Spain's Health Ministry said three people who just returned from
Mexico were under observation in hospitals in the northern Basque
region, in southeastern Albacete and the Mediterranean port city of
Valencia.
Mexico closed schools, museums, libraries and theaters in a bid to
contain the outbreak after hundreds were sickened there. In the U. S.,
there have been at least 11 confirmed cases of swine flu in
California, Texas and Kansas. Patients have ranged in age from 9 to
over 50. At least two were hospitalized. All recovered or are
recovering.
New York health officials said more than 100 students at the St.
Francis Preparatory School, in Queens, recently began suffering a
fever, sore throat and aches and pains. Some of their relatives also
have been ill. Some St. Francis students had recently traveled to
Mexico, The New York Times and New York Post reported Sunday.

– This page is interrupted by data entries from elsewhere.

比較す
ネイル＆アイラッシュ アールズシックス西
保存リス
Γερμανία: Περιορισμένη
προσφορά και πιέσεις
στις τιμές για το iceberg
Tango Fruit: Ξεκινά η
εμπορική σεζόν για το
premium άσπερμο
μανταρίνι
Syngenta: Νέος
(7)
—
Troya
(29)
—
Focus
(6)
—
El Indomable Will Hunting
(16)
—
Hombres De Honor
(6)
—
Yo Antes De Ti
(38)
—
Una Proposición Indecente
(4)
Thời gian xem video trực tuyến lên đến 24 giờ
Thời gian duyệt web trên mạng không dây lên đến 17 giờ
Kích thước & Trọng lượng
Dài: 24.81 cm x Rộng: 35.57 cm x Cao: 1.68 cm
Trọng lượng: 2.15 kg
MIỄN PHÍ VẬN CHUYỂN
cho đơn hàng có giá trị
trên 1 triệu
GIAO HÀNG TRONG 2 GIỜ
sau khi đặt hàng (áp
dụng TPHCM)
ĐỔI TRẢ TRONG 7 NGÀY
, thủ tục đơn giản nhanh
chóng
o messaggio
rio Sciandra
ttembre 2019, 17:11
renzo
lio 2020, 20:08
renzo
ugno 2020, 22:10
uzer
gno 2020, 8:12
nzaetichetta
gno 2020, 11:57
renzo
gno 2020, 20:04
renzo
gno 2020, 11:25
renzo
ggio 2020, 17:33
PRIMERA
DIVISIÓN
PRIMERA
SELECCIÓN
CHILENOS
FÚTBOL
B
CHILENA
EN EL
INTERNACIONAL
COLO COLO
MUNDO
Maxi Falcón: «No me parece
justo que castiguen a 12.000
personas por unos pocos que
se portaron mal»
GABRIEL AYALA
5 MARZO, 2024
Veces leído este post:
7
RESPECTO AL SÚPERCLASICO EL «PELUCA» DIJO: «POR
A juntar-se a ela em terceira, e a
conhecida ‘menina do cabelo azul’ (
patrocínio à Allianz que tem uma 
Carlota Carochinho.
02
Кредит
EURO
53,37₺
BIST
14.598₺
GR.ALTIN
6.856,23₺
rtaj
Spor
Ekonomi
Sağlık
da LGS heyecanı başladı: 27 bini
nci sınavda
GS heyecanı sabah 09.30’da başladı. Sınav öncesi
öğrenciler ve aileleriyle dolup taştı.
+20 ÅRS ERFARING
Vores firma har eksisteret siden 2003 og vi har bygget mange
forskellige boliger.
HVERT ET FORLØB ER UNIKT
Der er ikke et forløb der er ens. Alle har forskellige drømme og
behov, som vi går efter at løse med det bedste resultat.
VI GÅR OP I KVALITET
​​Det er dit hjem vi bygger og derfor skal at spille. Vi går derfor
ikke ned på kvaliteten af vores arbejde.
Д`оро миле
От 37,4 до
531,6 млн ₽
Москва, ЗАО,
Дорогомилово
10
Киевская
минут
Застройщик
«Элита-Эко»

Preliminary tests of samples taken from sick students' noses and
throats confirmed that at least eight had a non-human strain of
influenza type A, indicating probable cases of swine flu, city health
officials said. The exact subtypes were still unknown, and the federal
Centers for Disease Control and Prevention was conducting further
tests.
Hong Kong and Taiwan said visitors who came back from flu-affected
areas with fevers would be quarantined. China said anyone experiencing
flu-like symptoms within two weeks of arrival an affected area had to
report to authorities. A Russian health agency said any passenger from
North America running a fever would be quarantined until cause of the
fever is determined.
Tokyo's Narita airport installed a device to test the temperatures of
passengers arriving from Mexico.
Indonesia increased surveillance at all entry points for travelers
with flu-like symptoms - using devices at airports that were put in
place years ago to monitor for severe acute respiratory syndrome, or
SARS, and bird flu. It said it was ready to quarantine suspected
victims if necessary.
Hong Kong and South Korea warned against travel to the Mexican capital
and three affected provinces. Italy's health ministry also advised
citizens to postpone travel to affected areas. Symptoms of the
flu-like illness include a fever of more than 100 degrees Fahrenheit
(37.8 degrees Celsius), body aches, coughing, a sore throat,
respiratory congestion and, in some cases, vomiting and diarrhea.
At least 81 people have died from severe pneumonia caused by the
disease in Mexico, according to the WHO.
The virus is usually contracted through direct contact with pigs, but
Joseph Domenech, chief of animal health service at U. N. Food and
Agriculture Agency in Rome, said all indications were that the virus
is being spread through human-to-human transmission. No vaccine
specifically protects against swine flu, and it is unclear how much
protection current human flu vaccines might offer.
Russia banned the import of meat products from Mexico, California,
Texans and Kansas. South Korea said it would increase the number of
its influenza virus checks on pork products from Mexico and the U. S.
Serbia on Saturday banned all imports of pork from North America,
despite reassurances from the FAO that pigs appear not to be the
immediate source of infection. Italy's agriculture lobby, Coldiretti,
warned against panic reaction, noting that farmers lost hundreds of
millions of euros (dollars) because of consumers boycotts during the
2001 mad cow scare and the 2005 bird flu outbreak.
Japanese Agriculture Minister Shigeru Ishiba appeared on TV to calm
consumers, saying it was safe to eat pork.
In Egypt, health authorities were examining about 350,000 pigs being
raised in Cairo and other provinces for swine flu.
The WHO's pandemic alert level is currently at to phase 3. The
organization said the level could be raised to phase 4 if the virus
shows sustained ability to pass from human to human.
Phase 5 would be reached if the virus is found in at least two
countries in the same region. "The declaration of phase 5 is a strong
signal that a pandemic is imminent and that the time to finalize the
organization, communication, and implementation of the planned
mitigation measures is short," WHO said.
Phase 6 would indicate a full-scale Global Pandemic.